New Paper: Management increases genetic diversity of honey bees
I happy to announce a recent article by the lab, which appeared this week in Molecular Ecology, on the effect of management on genetic diversity in the honey bee. [See Press Release]
The honey bee has a very long relationship with Humans – the Pharaohs of Egypt had pictures of honey pots and written documents describing honey trade. The long history of management would suggest that humans have left their fingerprints on honey bee genetics.
Domesticated animals often have reduced genetic diversity relative to their ancestors, because humans often utilize only a small number of progenitors that are then interbred and selected to enhance specific traits. There is a growing concern that honey bees have reduced genetic diversity because of selective breeding by humans, and that this reduced diversity is contributing to the bee’s alarming global declines. This idea is supported by a few studies that showed that European honey bees have reduced genetic diversity relative to African honey bees; the former is believed to be more ‘domesticated’ while the latter is thought to be more ‘wild’. However, the 2006 discovery by Charlie Whitfield and Colleagues that honey bees originated in Africa then colonized Europe throws a wrench at this argument; European bees are expected to have reduced diversity relative to African honey bees simply because of the founder events associated with colonization, and this has nothing to do with management.
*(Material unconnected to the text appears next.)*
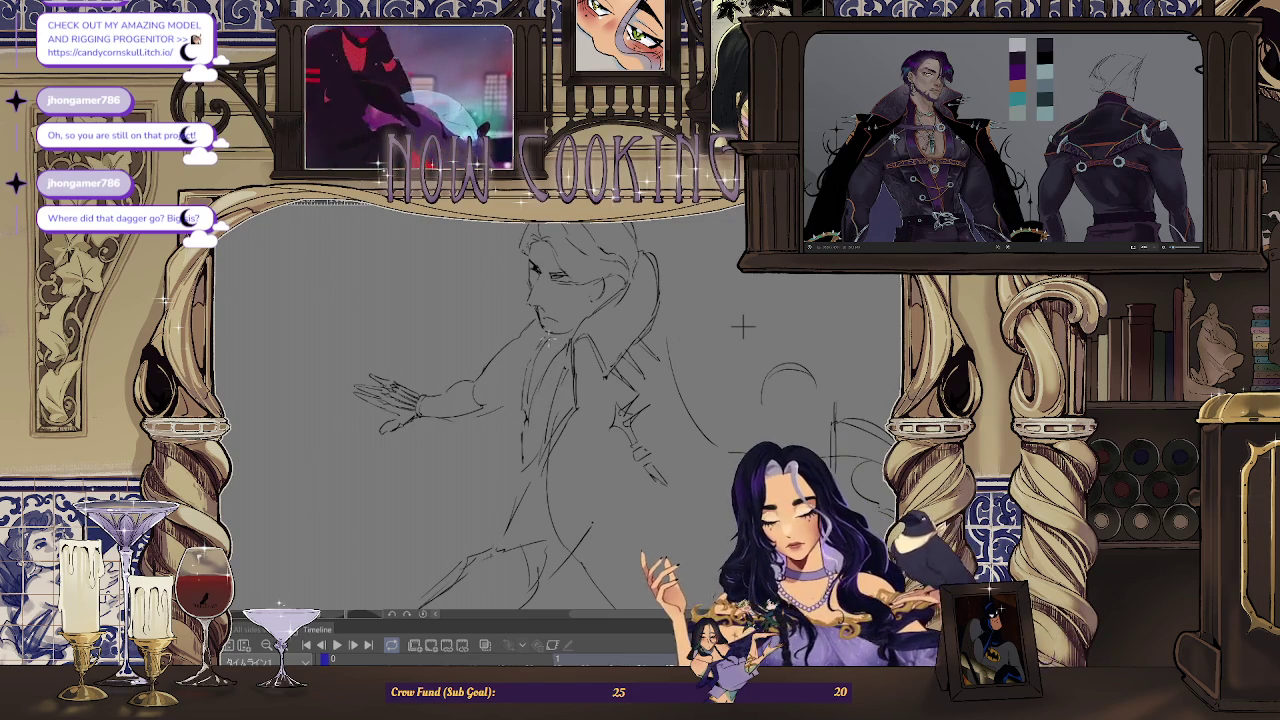
{"action": "key", "text": "space"}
Actually, we – humans – also evolved in Africa before colonizing the new world and Eurasian human populations have reduced genetic diversity relative to human populations in Africa.
Our team, led by Brock Harpur with the help of Shermineh Minaei, and Dr. Clement Kent decided to revisit this topic by sequencing fragments of 20 random genes from the bee’s genome in progenitor populations in Africa, East Europe, and West Europe, as well as two managed populations in Canada and France.
Just as we expected, we found that managed populations were mostly a mix of east and west European bees (beekeepers favour these bees for their productivity, cold-hardiness, and sometimes gentleness!). But west and east European bees are themselves a product of two independent out-of-Africa expansions; each have reduced diversity relative to Africa because of bottlenecks (a fancy term describing how genetic diversity is lost when only a small number of individuals are picked to start a new population; think of picking only a few M&M’s from a package – there is no way you can capture all of the differently coloured M&M’s from such a small sample).
By moving colonies and subspecies around, Humans brought together two groups of European bees that were naturally separated and distinct. Because Queen Bees naturally mate with 15-20 different males from nearby areas, the resulting managed populations became mixed. This mixing resulted in higher levels of genetic diversity in managed bees relative to progenitors in East and West Europe!
Congrats to Brock for his 1st-1st authored paper, and to Shermineh for her 1st publication.